ふくおか新・日常の旅②
嘉麻市馬見
「日常にある福岡の魅力を自分らしく再発見する」新コーナーの第2弾。今回は筑豊エリアから嘉麻市馬見(かましうまみ)地域の知られざるスポットをご紹介。日常に眠る風景と出会う旅ができました。
地図から始まる小さな旅
古代ロマンの思いもはせる
フルーツの里へ
何気なく眺めた地図に見つけた「九州りんご村」。ふと湧いた興味から小さな旅が始まりました。
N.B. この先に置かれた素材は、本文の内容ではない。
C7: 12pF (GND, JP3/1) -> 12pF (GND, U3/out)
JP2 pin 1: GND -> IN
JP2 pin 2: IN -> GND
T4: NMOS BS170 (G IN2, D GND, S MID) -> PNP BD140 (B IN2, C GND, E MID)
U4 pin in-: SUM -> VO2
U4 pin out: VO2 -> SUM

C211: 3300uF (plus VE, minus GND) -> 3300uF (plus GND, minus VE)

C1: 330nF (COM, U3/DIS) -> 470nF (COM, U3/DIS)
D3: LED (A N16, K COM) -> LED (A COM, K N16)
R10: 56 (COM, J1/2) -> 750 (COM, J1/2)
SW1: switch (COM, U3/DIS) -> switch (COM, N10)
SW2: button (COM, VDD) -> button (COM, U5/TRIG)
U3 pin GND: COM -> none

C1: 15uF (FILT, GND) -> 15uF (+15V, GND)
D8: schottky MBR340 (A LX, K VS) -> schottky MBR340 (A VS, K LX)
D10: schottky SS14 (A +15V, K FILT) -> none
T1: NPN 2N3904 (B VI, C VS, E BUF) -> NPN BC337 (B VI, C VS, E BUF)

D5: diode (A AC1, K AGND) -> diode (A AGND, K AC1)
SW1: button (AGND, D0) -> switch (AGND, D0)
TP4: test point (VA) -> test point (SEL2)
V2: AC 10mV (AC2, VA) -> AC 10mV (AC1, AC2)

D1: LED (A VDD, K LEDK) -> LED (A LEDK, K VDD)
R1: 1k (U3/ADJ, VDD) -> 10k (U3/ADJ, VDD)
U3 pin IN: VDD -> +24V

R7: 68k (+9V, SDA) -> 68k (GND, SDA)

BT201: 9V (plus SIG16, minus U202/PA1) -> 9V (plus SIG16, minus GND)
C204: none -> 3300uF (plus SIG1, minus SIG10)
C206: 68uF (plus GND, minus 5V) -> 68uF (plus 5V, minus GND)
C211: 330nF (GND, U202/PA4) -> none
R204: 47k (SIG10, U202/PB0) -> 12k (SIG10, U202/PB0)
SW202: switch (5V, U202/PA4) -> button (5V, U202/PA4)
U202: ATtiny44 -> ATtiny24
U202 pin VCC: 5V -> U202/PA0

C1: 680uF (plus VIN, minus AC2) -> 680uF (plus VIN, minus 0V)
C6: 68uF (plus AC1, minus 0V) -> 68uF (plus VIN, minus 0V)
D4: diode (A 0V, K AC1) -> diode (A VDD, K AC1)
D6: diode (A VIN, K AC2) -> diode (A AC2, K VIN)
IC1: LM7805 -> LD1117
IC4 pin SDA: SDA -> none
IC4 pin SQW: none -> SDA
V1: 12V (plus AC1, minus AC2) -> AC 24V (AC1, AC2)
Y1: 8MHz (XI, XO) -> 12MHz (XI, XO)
遠賀川に沿うように向かったのは嘉麻市馬見。馬見山に向かって延びる緩やかな山道を進むと中腹に数軒の果樹園が現れました。「梨を育てるこの辺りで、りんごも植え始めたのは40年ほど前。先代は信州や東北の生産者を訪ねたり、来ていただいたりして育て方を学んだそうです」と話すのは、九州りんご村組合長で『華香園(かこうえん)』代表の森徹夫(もりてつお)さん。毎年秋に梨とりんご、どちらのフルーツ狩りも楽しめるよう、何種類もの品種を育てているそう。園内で赤く実ったりんごを見て、秋本番がいっそう楽しみに。地元の方との触れ合いが、旅を深く色付けしてくれた気がします。
そこから屏山(へいやま)の麓(ふもと)に向かって分かれる小道を行けば、キャンプ場やバンガローを併設するカフェ「sleepy cafe nico(スリーピー カフェ ニコ)」に到着。テントサウナで身を休め、せせらぎの音と降り注ぐ木漏れ日に包まれる午後。ここには山と静かに語り合う豊かな時間がありました。
周辺には弥生時代の遺跡も残る “福岡のヘソ”嘉麻市。市内を一望し、香春岳(かわらだけ)や平尾台(ひらおだい)まで見渡せる高台から遥かな古代に思いをはせると、ヒグラシの鳴き声と赤く染まる雲が秋の訪れを伝えていました。